In der ersten Folge wird die Burg zum Symbol für Privateigentum und Unterwerfung: vom Castello Caetani, das einst Papst Alexander VI. in seinen Besitz gebracht hatte, über den juristischen Begriff „castle doctrine“, mit dem in den USA die Verteidigung des eigenen Heims gerechtfertigt wird, bis hin zu einer existenziellen Tirade, die ein Angestellter der Fast-Food-Kette White Castle vom Stapel lässt. Everything But The World durchbricht die vierte Wand der Zivilisation und untersucht, was es bedeutet, ein Mensch zu sein ‒ wobei man auf dieser Tour de force durch die lange Geschichte von Arbeit, Geschlecht, Ethnie und Technologie auch ständig zwischen der globalen Existenz der Menschheit und der Winzigkeit unseres individuellen Lebens hin und her wechselt.

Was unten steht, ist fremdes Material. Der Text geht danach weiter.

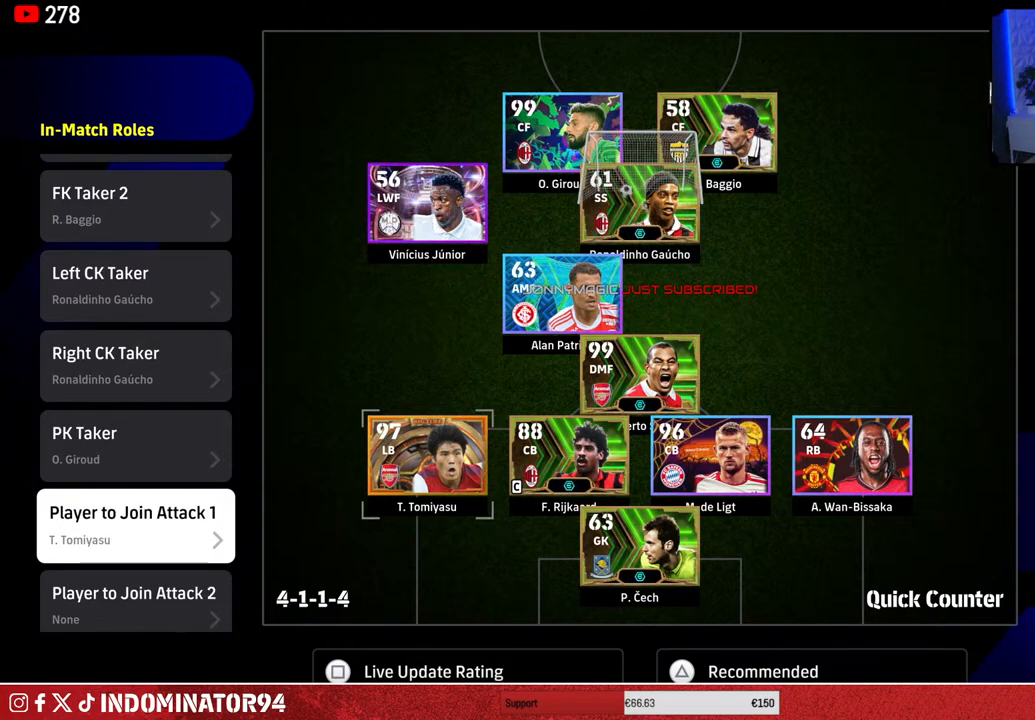
{"buttons": [], "left_stick": "center", "right_stick": "center", "events": []}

Diese Fragen und Spekulationen werden von der nicht so zuverlässigen Sprecherin der Show getestet. Leilah Weinraub spielt eine schonungslose Podcast-Moderatorin und geht lässig locker mit der Wahrheit um. Sie scheint Betrachter*innen unmittelbar zu informieren, während sie einfache Wege zum Wissen – oder die Möglichkeit des Wissens überhaupt – in Frage stellt. Mit einem Sinn für Humor zur Gegenwart und der möglicherweise apokalyptischen Folgen könnte jedes (gelegentlich schnoddrige) Schmankerl, das sie liefert, seine eigene große Geschichte sein, wenn sie nur davon absehen könnte, zum nächsten Teil des unvollendeten Puzzles überzugehen. Mit einer erhabenen Mischung aus Sinn und Unsinn, die gleichzeitig aus der aufgezeichneten Vergangenheit und der spekulativen Zukunft spricht, enthüllt ihre verbale Überlagerung, dass wir alle Opfer unserer Gegenwart sind, und dass Vermögen dadurch begrenzt ist, was wir zu wissen glauben und zu welchen Wahrheiten wir Zugang haben oder uns entscheiden zu glauben.
Die Verfehlung des Homo sapiens an der Menschheit: Da Prometheus’ aufrührerischer Diebstahl des Feuers von den Göttern als mythische Geschichte des Ursprungs der Gesellschaft gilt, dienen die fehlerhaften Ursprünge westlichen Humanismus als Ausgangspunkt, nicht nur um zu begreifen, wie Geschichte verlaufen ist, sondern auch, wie „Geschichte“ erfunden wird – und in wessen Dienst. Heute scheinen die Medien jedoch weniger mit Ursprungsgeschichten als mit Endzeitgeschichten gesättigt zu sein. Aber ist das Sprechen von Anfängen und Enden nicht das, was uns diese Bedrohung eines Endes der Zivilisation gebracht hat?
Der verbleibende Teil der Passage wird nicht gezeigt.